The main pitfalls of supertrees are summarised below:
- They are only as good as the smaller phylogenies they’re stitched up from, as they weigh poorly-supported and well-supported input trees equally. Any incongruencies will end up as polytomies. However, Bininda-Emonds & Sanderson (2001) point out that number of unresolved nodes in supertrees doesn’t differ so much from regular trees.
- Phylogenetic signal may be lost if present in only a few of the input trees, but this can be rectified by bootstrapping (see e.g. Burleigh et al., 2011).
- The input trees must be rooted properly (Bininda-Emonds et al., 2005).
- Branch lengths are meaningless (Sanderson et al., 1998), although this is one of the next frontiers to cross in supertree methodological research (Ropiquet et al., 2009) – there are now methods for including divergence time information (Semple et al., 2004) and for dating supertrees (Gernhard, 2008), for example.
- The supertree resolution is too low and doesn’t allow a look past the broad systematic levels. This is due to the input trees clashing in their topologies (McMorris & Wilkinson, 2011).

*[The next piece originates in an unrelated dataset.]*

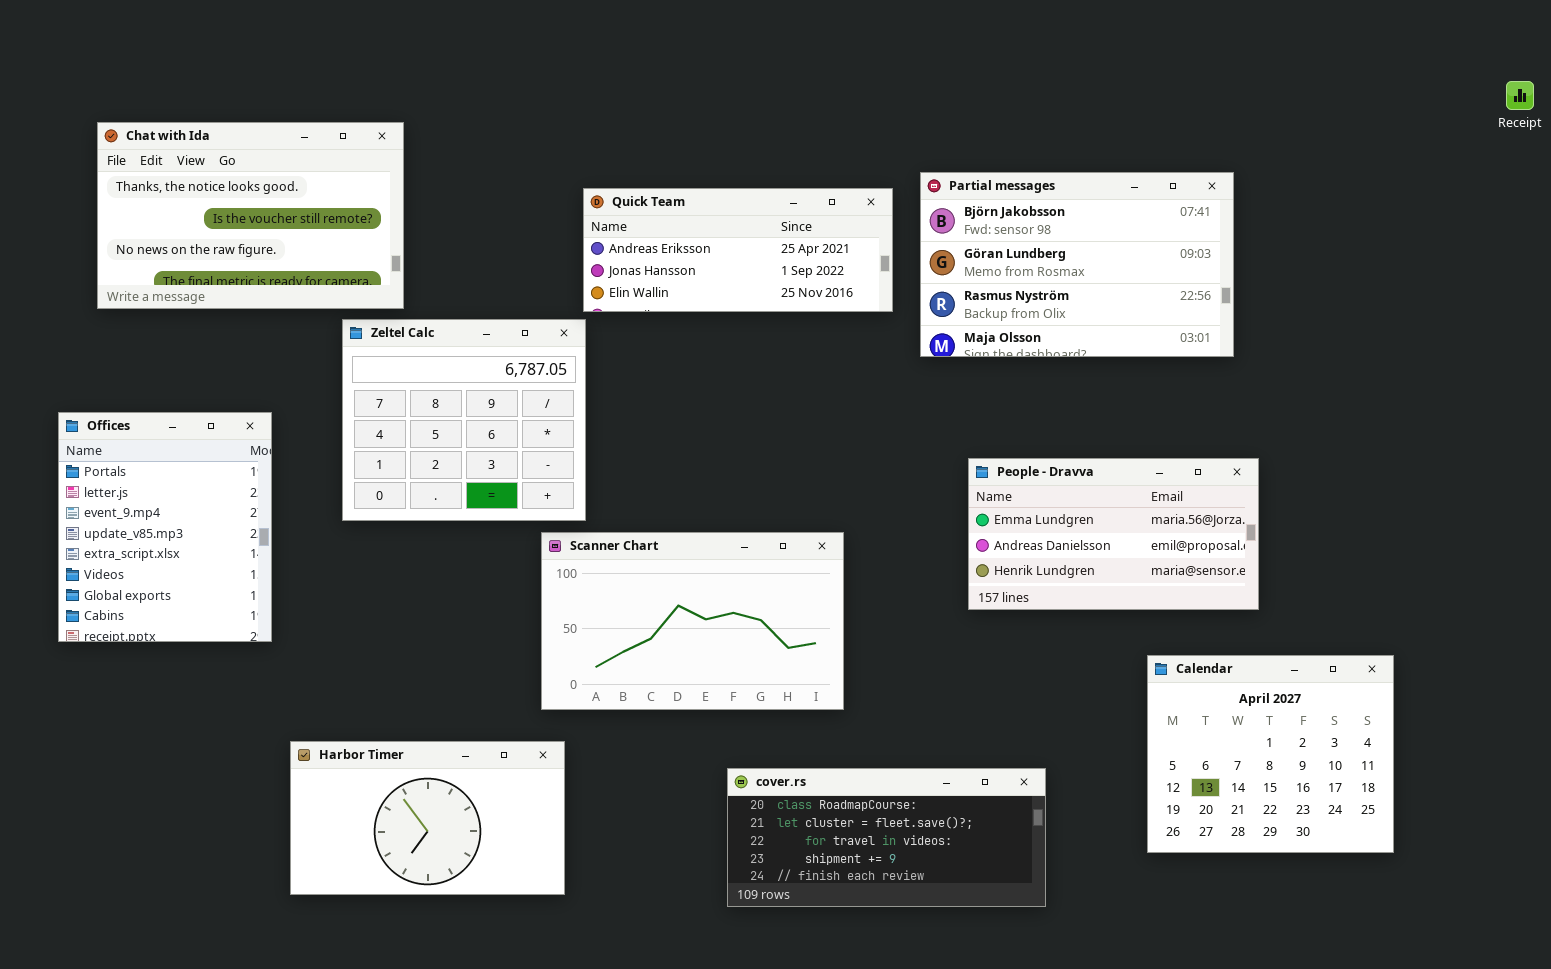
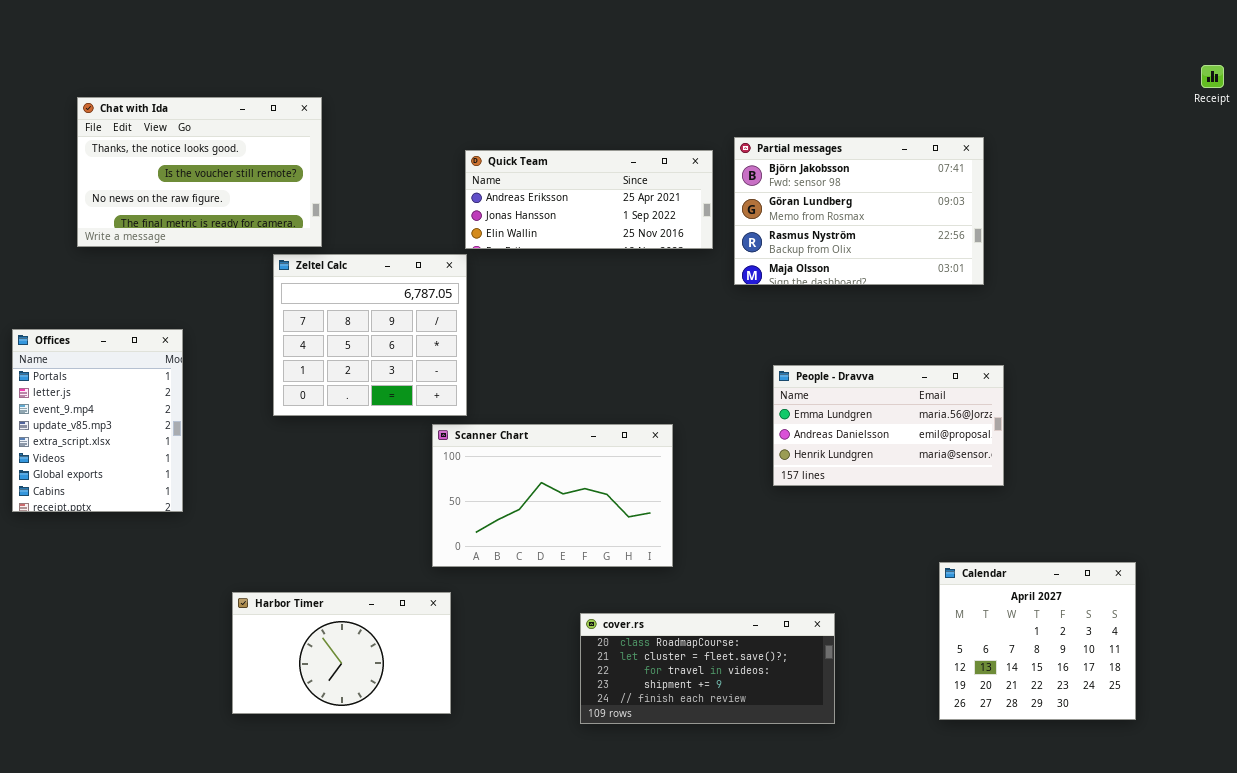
Offices: [58,412,272,642] -> [12,329,183,512], moved
Calendar: [1147,655,1394,853] -> [939,562,1136,720], moved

If you want to know more about supertrees, then I heartily recommend the authoritative 2004 book edited by Bininda-Emonds, Phylogenetic supertrees: Combining information to reveal the Tree of Life.
For teachers, here’s a nifty question for your next exam: Is it correct to consider concensus tree building as a case of supertree building with input trees that have the same sets of leaves? The correct answer is yes, consensus trees are a special type of supertree. In fact, the original supertree methods were developed as generalisations of the well-established consensus methods (Wilkinson et al., 2005).
Warning: The supertree approach is not to be confused with the more popular supermatrix approach, where character sets (e.g. genes) are concatenated together into new datasets and analysed. See de Queiroz & Gatesy (2007) for a summary of this. Bininda-Emonds & Sanderson (2001) and Criscuolo et al. (2006) provide some very basic comparisons between supertree and supermatrix approaches, finding that supermatrices are slightly more accurate, a conclusion that can’t be taken too much at face value given that the comparisons weren’t very realistic. However, given the support for such a conclusion by many studies, it is generally accepted as true for most cases; see Kupczok et al., (2010). Note that there is also a way to combine supertree and supermatrix approaches to form mega-phylogenies, as outlined by Smith et al. (2009).